:: Given passage

After filming X and Pearl back-to-back and releasing them the same year, there was a two-year wait for the final installment, MaXXXine (2024). The story picks up directly after the events of X and follows Maxine as she moves to LA and tries to make it big in Hollywood. Unfortunately, Maxine is haunted by elements of her past: her career in pornography and the gruesome events at the farm where her friends were murdered. As Maxine struggles with getting acting jobs, a serial killer known as The Night Stalker is on the loose, murdering and raping people.

Hollywood is a town of duality and hypocrisy, a façade intended to give off an aura of glitz and glamor, but in actuality, it is filled with broken dreams and disappointment. Maxine, in her pursuit to "become a fucking star," started out in adult films, but this makes the talent agencies look down on her. Ironically, those same talent scouts ask Maxine to show them her bare breasts at the end of the audition. Sex sells, but only on their terms. MaXXXine is much more self-aware and meta than the previous two films. During the audition, one of the agents asks Maxine, who has a strong southern twang, "Is that your real accent?" Mia Goth has a British accent in real life, and this is a sly wink and a nod to her stint as Maxine and Pearl.

::::
:: Dataset extract

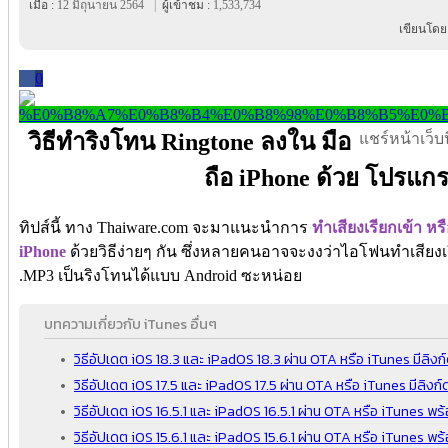
เมื่อ :
12 มิถุนายน 2564
|
ผู้เข้าชม :
1,533,734
เขียนโดย
0
วิธีทำริงโทน Ringtone ลงใน มือ
แชร์หน้าเว็บนี
ถือ iPhone ด้วย โปรแก
ทิปส์นี้ ทาง Thaiware.com จะมาแนะนำการ
ทำเสียงเรียกเข้า หร
iPhone
ด้วยวิธีง่ายๆ กัน ซึ่งหลายคนอาจจะงงว่าไอโฟนทำเสียงเรี
.MP3 เป็นริงโทนได้แบบ Android ซะหน่อย
บทความเกี่ยวกับ iTunes อื่นๆ
วิธีอัปเดต iOS 18.3 และ iPadOS 18.3 ผ่าน OTA หรือ iTunes มีลิง
วิธีอัปเดต iOS 17.5 และ iPadOS 17.5 ผ่าน OTA หรือ iTunes มีลิง
วิธีอัปเดต iOS 16.5.1 และ iPadOS 16.5.1 ผ่าน OTA หรือ iTunes พ
วิธีอัปเดต iOS 15.6.1 และ iPadOS 15.6.1 ผ่าน OTA หรือ iTunes พ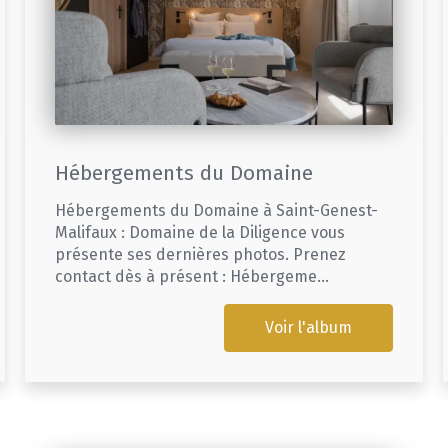
Hébergements du Domaine
Hébergements du Domaine à Saint-Genest-
Malifaux : Domaine de la Diligence vous
présente ses dernières photos. Prenez
contact dès à présent : Hébergeme...
Voir l'album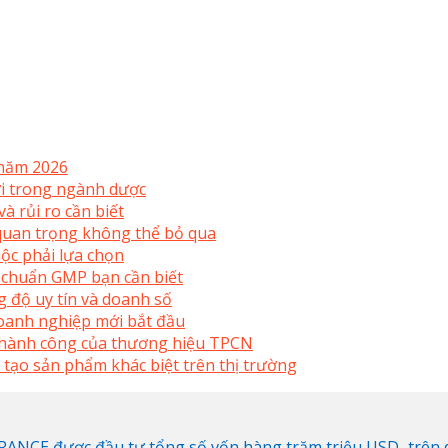
 năm 2026
mới trong ngành dược
à rủi ro cần biết
uan trọng không thể bỏ qua
ộc phải lựa chọn
 chuẩn GMP bạn cần biết
 độ uy tín và doanh số
doanh nghiệp mới bắt đầu
 thành công của thương hiệu TPCN
 tạo sản phẩm khác biệt trên thị trường
NCE được đầu tư tổng số vốn hàng trăm triệu USD...trên di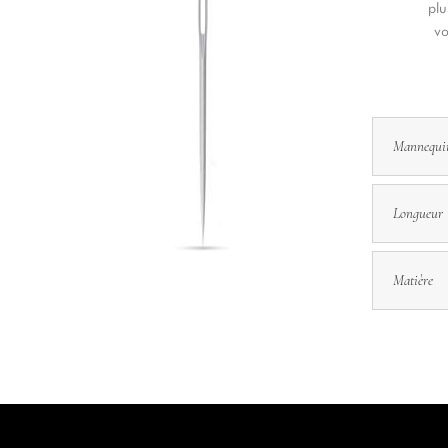
plu
vo
Mannequi
Longueur
Matière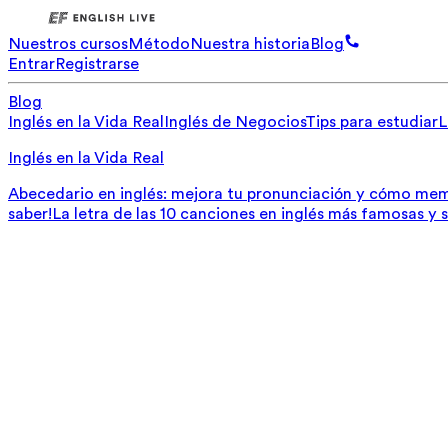
Nuestros cursos
Método
Nuestra historia
Blog
Entrar
Registrarse
Blog
Inglés en la Vida Real
Inglés de Negocios
Tips para estudiar
L
Inglés en la Vida Real
Abecedario en inglés: mejora tu pronunciación y cómo mem
saber!
La letra de las 10 canciones en inglés más famosas y 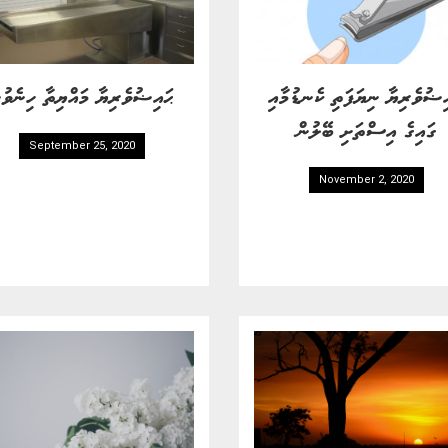
ިޟުވެރިޔާ ނިޔަފަތި ކެނޑުމާއި
ޙައިޟުވެރިޔާ މައްޔިތާ ހިނެވުނ
ގައިގެ އިސްތަށި ބޭލުން
September 25, 2020
November 2, 2020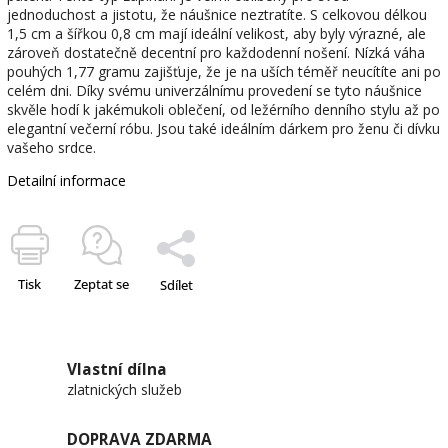
jednoduchost a jistotu, že náušnice neztratíte. S celkovou délkou
1,5 cm a šířkou 0,8 cm mají ideální velikost, aby byly výrazné, ale
zároveň dostatečně decentní pro každodenní nošení. Nízká váha
pouhých 1,77 gramu zajišťuje, že je na uších téměř neucítíte ani po
celém dni. Díky svému univerzálnímu provedení se tyto náušnice
skvěle hodí k jakémukoli oblečení, od ležérního denního stylu až po
elegantní večerní róbu. Jsou také ideálním dárkem pro ženu či dívku
vašeho srdce.
Detailní informace
Tisk
Zeptat se
Sdílet
Vlastní dílna
zlatnických služeb
DOPRAVA ZDARMA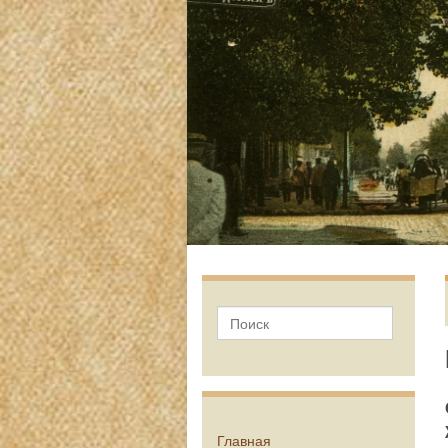
Главная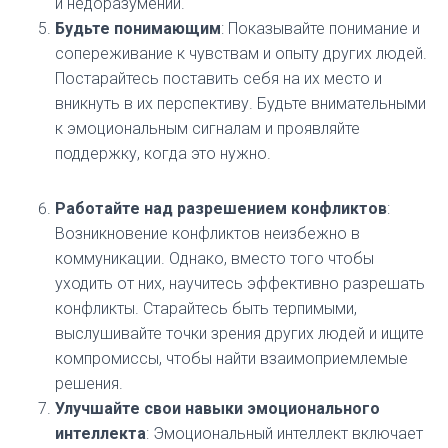
и недоразумений.
Будьте понимающим
: Показывайте понимание и
сопереживание к чувствам и опыту других людей.
Постарайтесь поставить себя на их место и
вникнуть в их перспективу. Будьте внимательными
к эмоциональным сигналам и проявляйте
поддержку, когда это нужно.
Работайте над разрешением конфликтов
:
Возникновение конфликтов неизбежно в
коммуникации. Однако, вместо того чтобы
уходить от них, научитесь эффективно разрешать
конфликты. Старайтесь быть терпимыми,
выслушивайте точки зрения других людей и ищите
компромиссы, чтобы найти взаимоприемлемые
решения.
Улучшайте свои навыки эмоционального
интеллекта
: Эмоциональный интеллект включает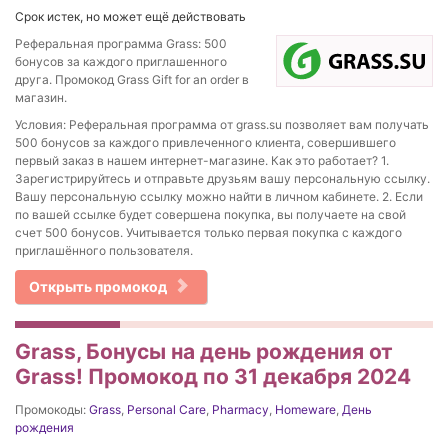
Срок истек, но может ещё действовать
Реферальная программа Grass: 500
бонусов за каждого приглашенного
друга. Промокод Grass Gift for an order в
магазин.
Условия: Реферальная программа от grass.su позволяет вам получать
500 бонусов за каждого привлеченного клиента, совершившего
первый заказ в нашем интернет-магазине. Как это работает? 1.
Зарегистрируйтесь и отправьте друзьям вашу персональную ссылку.
Вашу персональную ссылку можно найти в личном кабинете. 2. Если
по вашей ссылке будет совершена покупка, вы получаете на свой
счет 500 бонусов. Учитывается только первая покупка с каждого
приглашённого пользователя.
Открыть промокод
Grass, Бонусы на день рождения от
Grass! Промокод по 31 декабря 2024
Промокоды:
Grass
,
Personal Care
,
Pharmacy
,
Homeware
,
День
рождения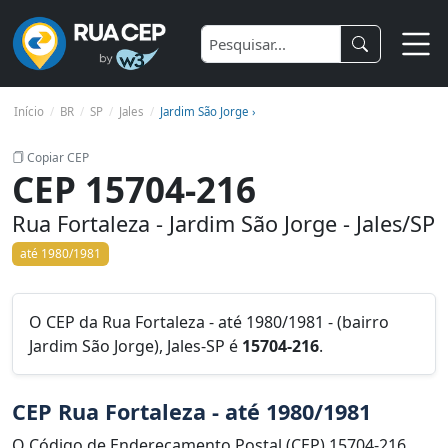
Início
BR
SP
Jales
Jardim São Jorge ›
Copiar CEP
CEP 15704-216
Rua Fortaleza - Jardim São Jorge - Jales/SP
até 1980/1981
O CEP da Rua Fortaleza - até 1980/1981 - (bairro
Jardim São Jorge), Jales-SP é
15704-216
.
CEP Rua Fortaleza - até 1980/1981
O Código de Endereçamento Postal (CEP) 15704-216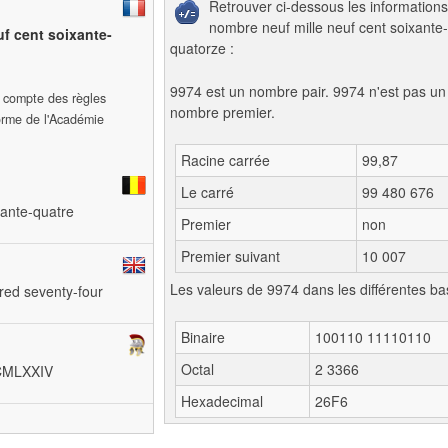
Retrouver ci-dessous les informations
nombre neuf mille neuf cent soixante-
uf cent soixante-
quatorze :
9974 est un nombre pair. 9974 n'est pas un
t compte des règles
nombre premier.
forme de l'Académie
Racine carrée
99,87
Le carré
99 480 676
ptante-quatre
Premier
non
Premier suivant
10 007
Les valeurs de 9974 dans les différentes ba
red seventy-four
Binaire
100110 11110110
Octal
2 3366
XMCMLXXIV
Hexadecimal
26F6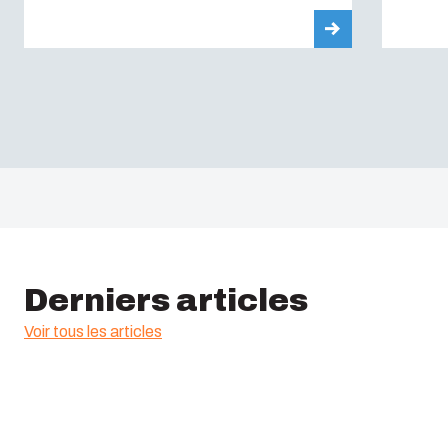
Derniers articles
Voir tous les articles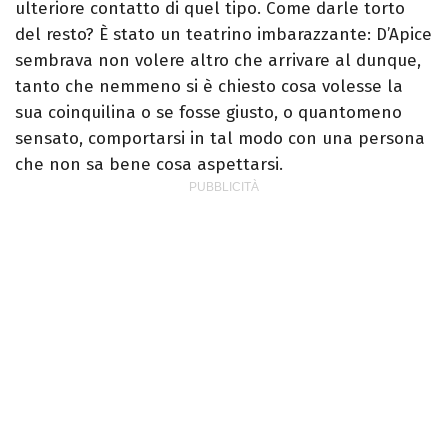
ulteriore contatto di quel tipo. Come darle torto
del resto? È stato un teatrino imbarazzante: D’Apice
sembrava non volere altro che arrivare al dunque,
tanto che nemmeno si è chiesto cosa volesse la
sua coinquilina o se fosse giusto, o quantomeno
sensato, comportarsi in tal modo con una persona
che non sa bene cosa aspettarsi.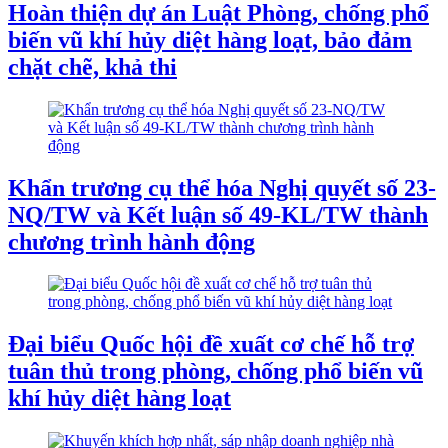
Hoàn thiện dự án Luật Phòng, chống phổ
biến vũ khí hủy diệt hàng loạt, bảo đảm
chặt chẽ, khả thi
Khẩn trương cụ thể hóa Nghị quyết số 23-
NQ/TW và Kết luận số 49-KL/TW thành
chương trình hành động
Đại biểu Quốc hội đề xuất cơ chế hỗ trợ
tuân thủ trong phòng, chống phổ biến vũ
khí hủy diệt hàng loạt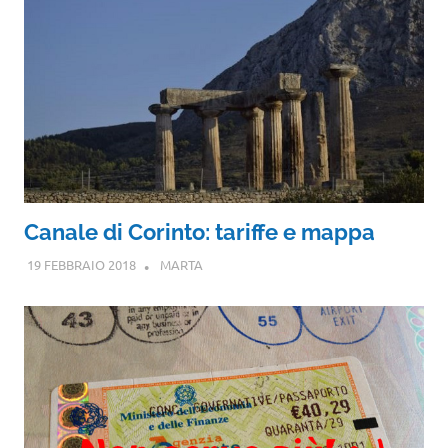
Canale di Corinto: tariffe e mappa
19 FEBBRAIO 2018
MARTA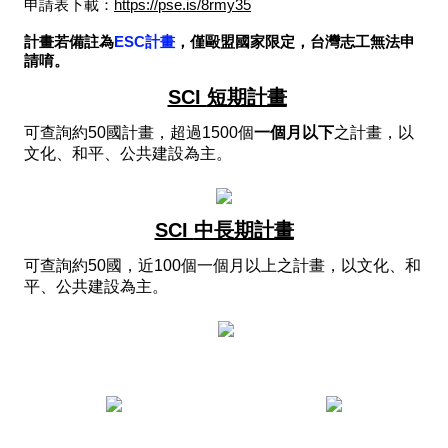
申請表下載：
https://pse.is/8rmy35
計畫若備註為
ESC計畫
，僅毆盟國家限定，台灣志工無法申
請唷。
SCI
短期計畫
可查詢約50國計畫，超過1500個
一個月以下
之計畫，以
文化、和平、公共建設為主。
5
SCI
中長期計畫
可查詢約50國，近100個一個月以上之計畫，以文化、和
平、公共建設為主。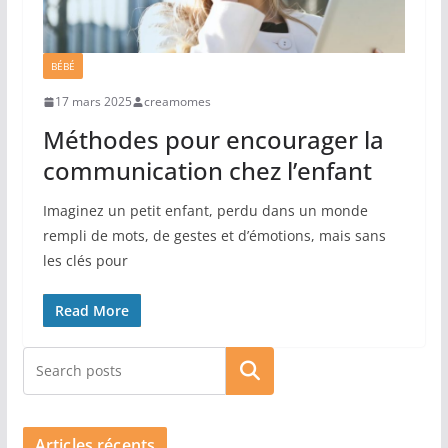
BÉBÉ
17 mars 2025
creamomes
Méthodes pour encourager la
communication chez l’enfant
Imaginez un petit enfant, perdu dans un monde
rempli de mots, de gestes et d’émotions, mais sans
les clés pour
Read More
Rechercher
Articles récents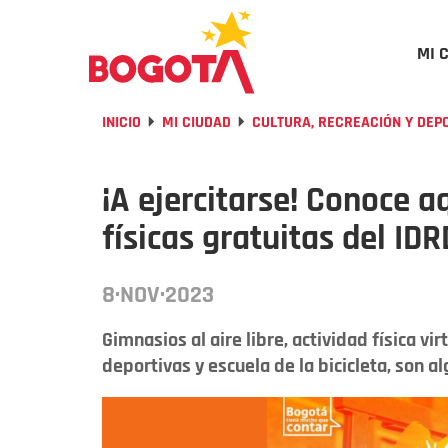
MI 
INICIO
MI CIUDAD
CULTURA, RECREACIÓN Y DEP
¡A ejercitarse! Conoce a
físicas gratuitas del IDR
8·NOV·2023
Gimnasios al aire libre, actividad física v
deportivas y escuela de la bicicleta, son a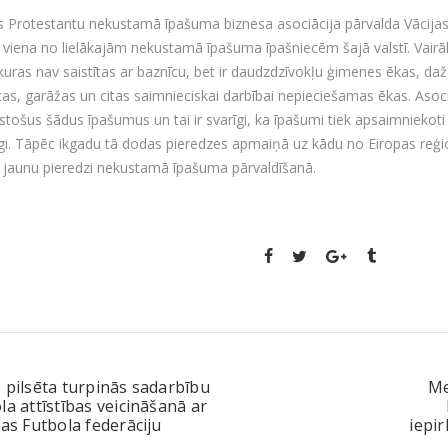
s Protestantu nekustamā īpašuma biznesa asociācija pārvalda Vācija
r viena no lielākajām nekustamā īpašuma īpašniecēm šajā valstī. Vai
kuras nav saistītas ar baznīcu, bet ir daudzdzīvokļu ģimenes ēkas, da
cas, garāžas un citas saimnieciskai darbībai nepieciešamas ēkas. Asoci
stošus šādus īpašumus un tai ir svarīgi, ka īpašumi tiek apsaimniekoti u
īgi. Tāpēc ikgadu tā dodas pieredzes apmaiņā uz kādu no Eiropas reģio
 jaunu pieredzi nekustamā īpašuma pārvaldīšanā.
 pilsēta turpinās sadarbību
Me
la attīstības veicināšanā ar
jas Futbola federāciju
iepi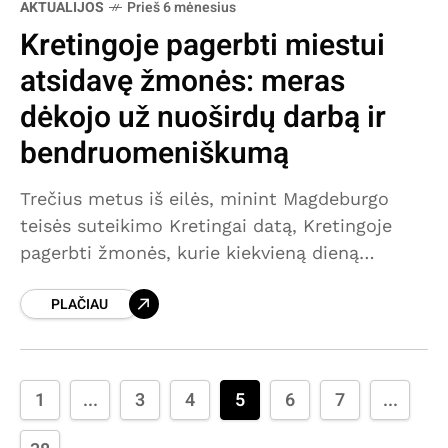
AKTUALIJOS
Prieš 6 mėnesius
Kretingoje pagerbti miestui
atsidavę žmonės: meras
dėkojo už nuoširdų darbą ir
bendruomeniškumą
Trečius metus iš eilės, minint Magdeburgo
teisės suteikimo Kretingai datą, Kretingoje
pagerbti žmonės, kurie kiekvieną dieną
nuoširdžiai ir atsidavusiai dirba miesto labui.
PLAČIAU
Penktadienį Kretingos rajono kultūros centre
surengtoje ceremonijoje savivaldybė
1
...
3
4
5
6
7
...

::::

Work to be completed:
Write the next part of the piece about the film MaXXXine, starting right after its last sentence.

Answer below:
After tackling the '70s era with X and the 1920s with Pearl, Ti West moves on to the '80s in MaXXXine, with mixed results. West channels Brian De Palma a la Dressed to Kill (1980), Blow Out (1981), and Body Double (1984) even using his iconic split-screen effects. The problem is that De Palma was doing a pastiche of Alfred Hitchcock, so now it's an homage to an homage, and it feels watered down and empty. 

The killer in the film wears black leather gloves, which emulates Giallo films and Dario Argento, but outside of the references to other iconic horror films, it has no identity or style of its own. Strangely, MaXXXine reinforces its themes about the shallowness of Hollywood with its own surface-level take on '80s exploitation cinema. It is fun to notice references, but the story must say something other than "Look at all the films I have seen!"

Maxine's character arc is intriguing, as she comes off as a bit of a narcissist, and she craves fame for all the wrong reasons.  Her mantra, taught to her by her fundamentalist father, “I will not accept a life I do not deserve,” implies that unless she is a celebrity with adoring fans, she is somehow less of a person. Her only drive in life is to "make it," and the only way to do so is by becoming famous. She doesn't seem interested in filmmaking or cinema as an art form, only in the benefits and attention of being a star. That is why she has no qualms about hurting people she perceives as getting in her way. The film opens up with a quote from Bette Davis, "In this business until you are known as a monster, you're not a star." Maxine doesn't hesitate to embody the monster role; now, she only needs a chance to shine.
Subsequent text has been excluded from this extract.